Oct/Nov Newsletter

Oct/Nov Newsletter
Hanna bralette and self drafted thong for Halloween!

Halloween Set

Content Sewing

Halloween is my favorite holiday and I found this black lace that reminded me of spiderwebs that I couldn’t pass up! Orange isn’t a color I normally wear, but layered with the black lace, I think it suits me very well if I do say so myself 😄

Inside of the bralette. You can see all the seams are encased and I used the suggested clear elastic around the lace edges.

This is my first bralette and it was so easy to sew! The pattern is the Hanna Bralette from Studio Costura and is the first pattern I would actually recommend to beginners. I will be writing a separate blog post reviewing the pattern soon, but the short version is I only needed to make a few alterations before getting a perfect fit.

Close up of bralette cup stitching.

I always have to alter the area where the back band and and outer cup pieces meet because I have a very rounded torso, which leads to gaping in the underarm. To fix the issue, I removed a 1/4" wedge from the outer cup piece where it joins with the back band. The second alteration really doesn't even count, because it was adjusting the back band to fit my clasp.

To match the bralette, I decided to draft a thong pattern. It’s a very simple pair of underwear that I used as a canvas for fitting in pieces of leftover lace. I ordered 2 yards of lace, which was not quite enough for a set.

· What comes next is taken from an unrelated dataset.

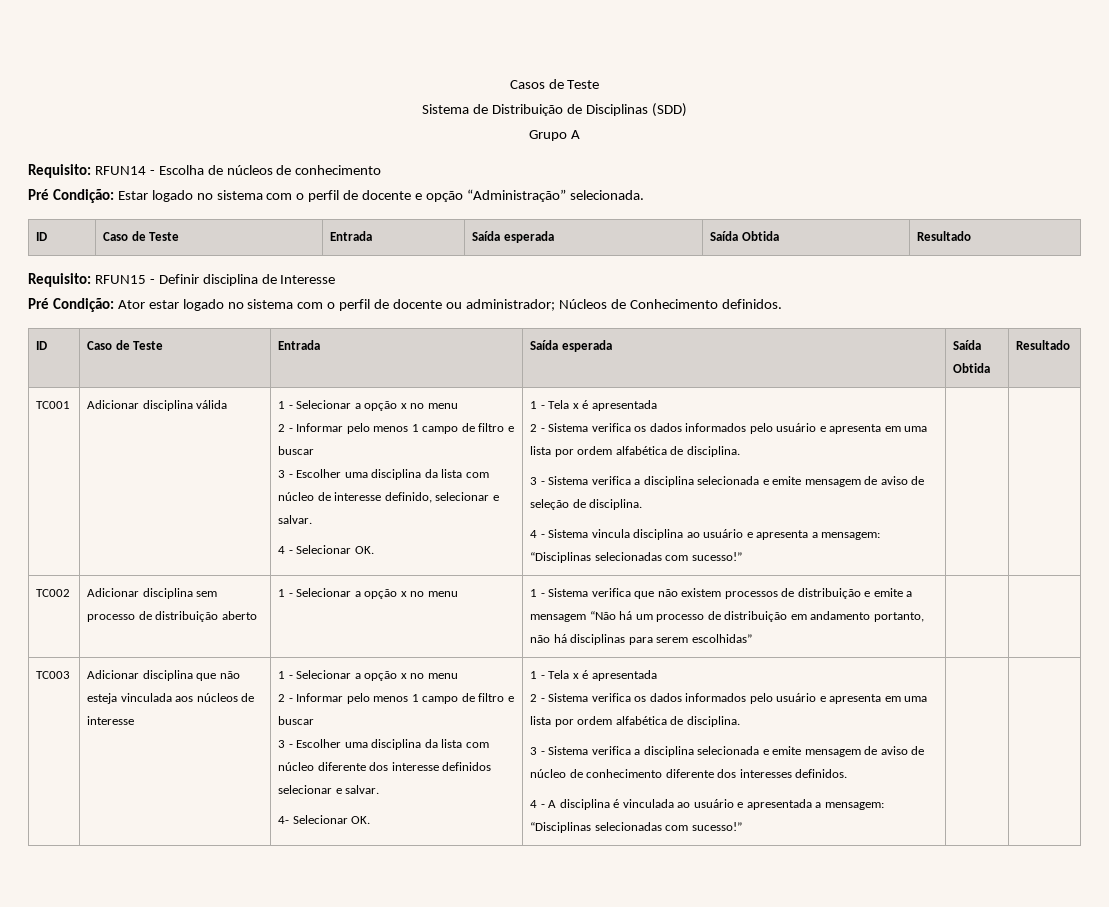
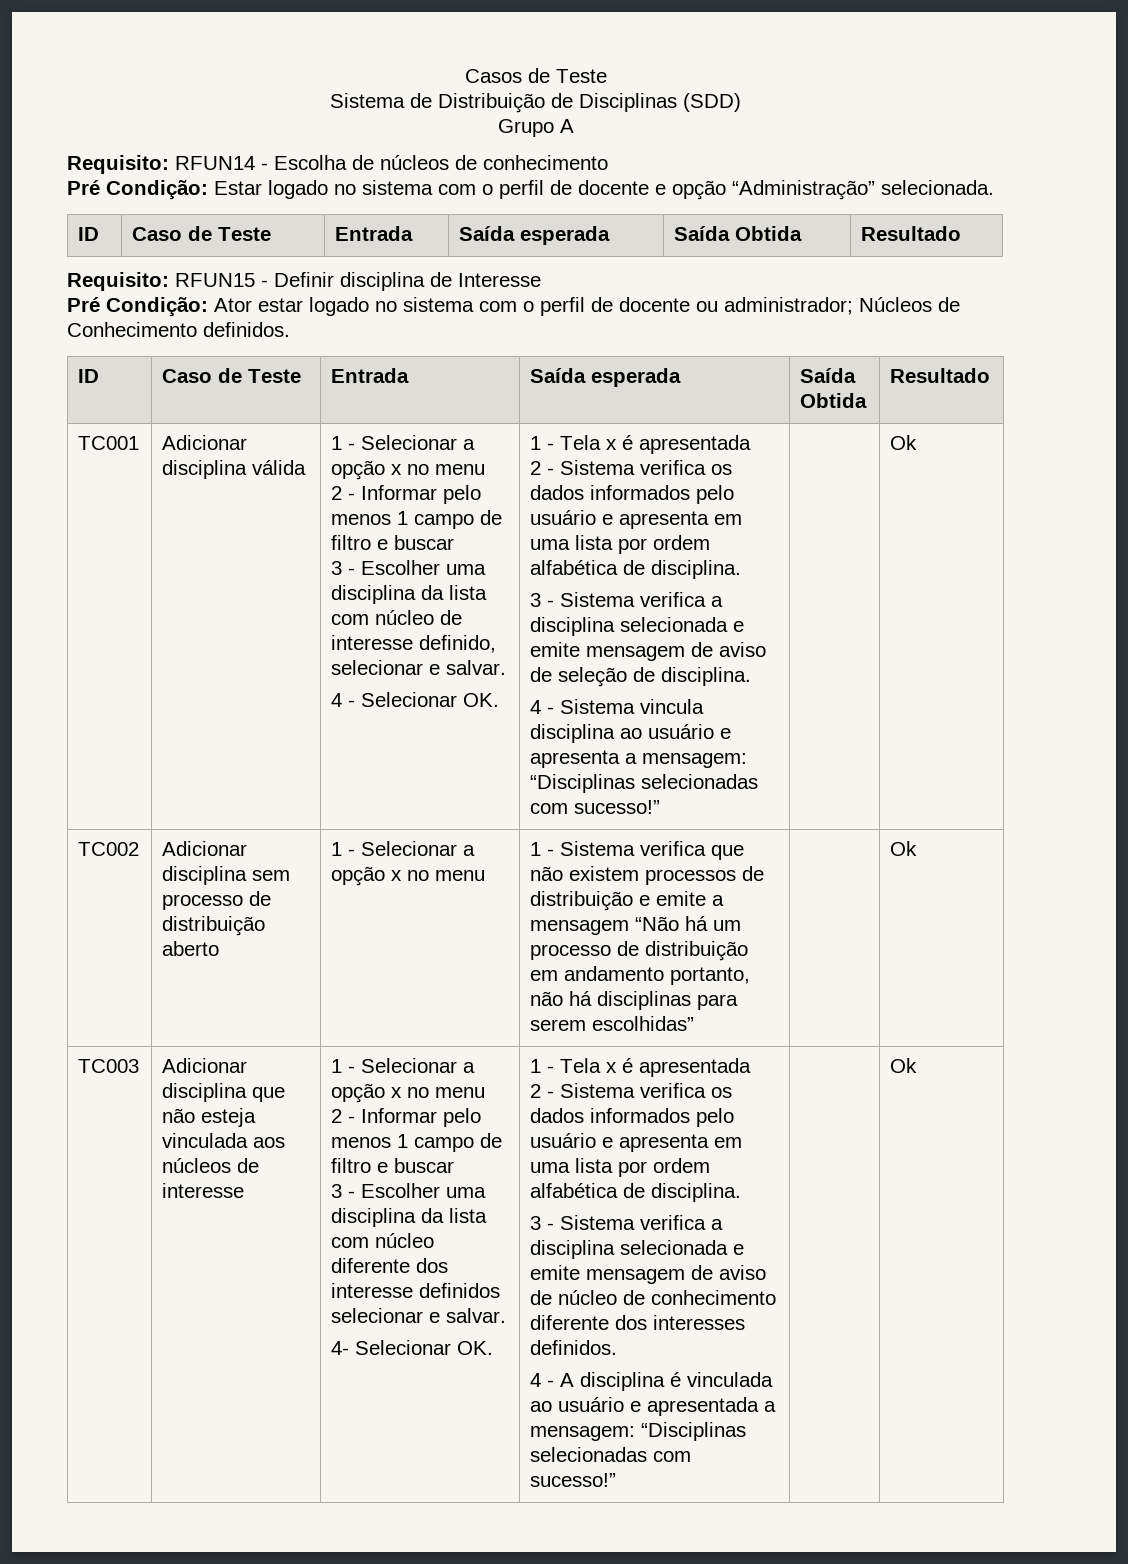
(742, 556) none -> [890,435,918,450] Ok
(752, 638) none -> [890,841,918,856] Ok
(742, 826) none -> [890,1058,918,1073] Ok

I had tiny scraps that I was able to either sew in or use as appliques over the orange jersey fabric, which looks intentional...but I spent way too long piecing lace scraps together haha.

Jackie Dress

Personal Sewing

Have you ever purchased a pattern and then not sewn with it for years? 🤣 I think this is a universal sewist experience and the Jackie Dress from Victory Patterns was purchased 2 years ago along with the fabric.  I am not sure why I never sewed it, but I am glad I waited because it truly is a more advanced pattern (as suggested by the pattern itself). No one part was difficult, but there are so many pieces that any alterations require good record keeping and memory to not miss anything.

I already have a knit sloper, so I just matched the bottoms of the armscyes of both the pattern and the sloper to make the initial alterations go a lot quicker. I actually made a YouTube video a while ago on how to do this if you're curious! The alterations I made to the pattern include:

-Removing some ease at the bust line only on the front of the pattern
-Removing 3/4" from the waist height to make the distance between the bust line and waist shorter (an alteration I always have to make)
-Removing 5" from the bottom hem so the dress would hit above the knee (a personal preference)

Sewing over the button loops was a challenge, I would recommend using an awl to push the fabric through or using a walking foot.

I like to make a muslin before cutting into my "good" fabric because quality fabric is expensive AND it allows me to understand how the pattern is put together so I avoid any mistakes when sewing the real thing. This pattern had a lot of pieces and I could not understand how the back was put together until sewing the muslin, but it all came together in the end.

Finished back of dress. The buttons were very difficult to work with because my fabric was thicker, so I ended up using hot glue to get the top to stay snapped on.

I am in love with both the fit and color of the dress and am so happy with how it turned out. I would recommend this pattern if you’re an adventurous beginner or intermediate sewist. The pattern itself was well drafted and I didn’t find any flaws in how the pieces lined up, which is a big pet peeve of mine. I also thought the directions were very thorough and there were plenty of resources if you need to look something up. The only sewing direction changes I would make would be to sew the side seams before attaching the armscye stabilizer (for the sleeveless version).